I'm going summarize an idea from my favorite movie and book, The Last Unicorn. In the story, the Unicorn gets turned into a mortal human being, and the scene where she first realizes it is heartbreaking- she can feel the body dying and rotting, something she has never felt before and feels differently than a person born mortal. In the end, she's turned back into an immortal unicorn and moves on. And she becomes particularly unique and beautiful, even for a unicorn after this experience, not because she regains her immortality, but because of the mortal  traits she carries with her after having been human. Regret and a deeper kind of sorrow and loss than any unicorn ever had and ever will feel. And she's thankful for it, in the end. The contrast between the two feelings, her fear of mortality and then her loss when she's immortal again, send an important message about people. That we are precious, not unicorns. That we are wondrous and should take care of one another. That we experience the world in ways no other creature does or even can.

And so to stop myself before I get too tangential, that range of emotion is something we shouldn't try to repress in ourselves or suppress in others. Telling someone that something we did "wasn't personal" is pushing against their very humanity. And it shouldn't be done.

But all that is just my personal opinion.







*Also, fun fact, its website is still active, in all of its Flashplayer glory. You’re welcome.

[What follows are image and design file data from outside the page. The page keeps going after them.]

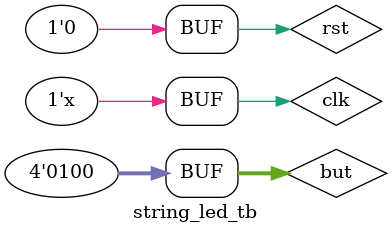
<source format=v>
`timescale 1ns / 1ps


module string_led_tb;
reg clk,rst;
reg [3:0] but;
wire [3:0] led;
string_bit_led c(clk,led,but,rst);
initial clk=1'b0;
always #5 clk=~clk;
initial begin
rst = 1'b1; but=4'b0000;
#100 rst = 1'b0; but =4'b0001;
#200 but=4'b0000;
#50 but=4'b0010;
#200 but=4'b0100;
#200 but=4'b1000;
#200 but=4'b0100;
#200;
end

endmodule

</source>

**I should come clean and say, however, I'm in a pretty serious relationship with a man  that loves me for my flaws, not in spite of them, so whatever all those other guys didn't see in me, or harped on, he doesn't care, or sees past them, or doesn't even see them as flaws, or however else you want to put it. 

***This isn’t even touching on the fact that those children whose educations they refuse to fund shall likely be taking care of them when they’re back in diapers.